In many civilizations that achieve inter-stellar travel, the solution is simply to colonize new planets and spread out across the galaxy. If a civilization does not make this breakthrough , they will have to step back to Stage 5 and resume building orbiting space colonies.
Or, they may choose to construct something along the lines of a Dyson’s Sphere.
A Dyson’s Sphere (first proposed by in 1959 by astronomer Freemen Dyson in his book “Search for Artificial Stellar Sources of Infrared Radiation) is an artificial sphere around the sun with an internal diameter of one Earth orbit. It would have a surface area equal to roughly 600,000,000 times that of the earth, or 120,000,000,000,000,000 one hundred twenty quadrillion square miles. That’s 633,600,000,000,000,000,000 six hundred and thirty-three quintillion, six hundred quadrillion square feet. Using the figure of 100 square feet for every person, you have a supportable population of 6,336,000,000,000,000,000 or six quintillion, three hundred thirty six quadrillion inhabitants. Assuming a starting population of 30,000,000,000 or thirty billion builds the sphere and then doubles itself every fifty years, the inhabitants would not begin to feel crowded for 1400 years!
The primary benefit of the Dyson’s Sphere is that like the ring model of the Fully Industrialized World it provides its inhabitants with unlimited energy. The original purpose behind the proposal of the sphere was to capture one hundred percent of the energy given off by the sun. could a population of six quintillion even use that much power? It is doubtful; the surpluses would be enormous.
There is another option, an intermediate step between a Dyson Sphere and a planet. This might be taken along the way to a complete Dyson Sphere or a Civilization may simply come to rest with it.
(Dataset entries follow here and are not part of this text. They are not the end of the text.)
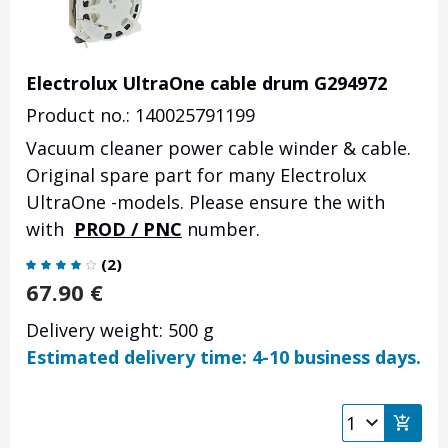
Electrolux UltraOne cable drum G294972
Product no.: 140025791199
Vacuum cleaner power cable winder & cable.
Original spare part for many Electrolux
UltraOne -models. Please ensure the with
with
PROD / PNC
number.
(
2
)
67.90
€
Delivery weight: 500 g
Estimated delivery time: 4-10 business days.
Given the never ending nature of time it is entirely possible that a civilization may eventually come to posses several of each type of artificial habitat discussed in this paper.
But this is getting ahead, the habitat in question currently is referred to as a Ring World (First proposed by prominent author Larry Niven in his book “A Hole in Space”.
In a ring world, the civilization builds a ring 93,000,000 miles in diameter, or one earth orbit, giving it a length of six hundred million miles. Assuming they have a mass equal to Jupiter (1,898,700,000,000,000,000,000,000,000 Kilograms or 4,185,916,972,104,269,000,000,000,000 pounds) to work with, and if they build the ring 1,000,000 miles wide, they would have a thickness of about 3,300 feet. This would make the Ring World much sturdier than the Dyson Sphere.
A Ring World can also be spun for gravity much more easily and effectively than a Dyson Sphere. Rotating at 770 miles per second, the Ring World would have gravity equivalent to earth. It would not even need to be roofed over, with walls 1,000 miles around each rim very little atmosphere would leak out.
The Ring World would have a habitable surface area of about 3 million times that of the earth, or 60,000,000,000,000 square miles. This is enough for a very substantial population.
There is very little room for major advancement beyond Stage 8. A civilization that reaches this stage will have advanced for a very long time, and if it continues to survive there is no way of knowing where it will go beyond this point.
In conclusion, it is time to point out that these are not set rules for the advancement of a civilization on the road to becoming an Industrialized World. Stages 5 and 6 can sometimes be reversed, Stage Four may be indistinguishable from Stage 5, and Stage 3 may be skipped entirely. This is merely an observation of the road a civilization may take on the path to becoming a model Industrialized World.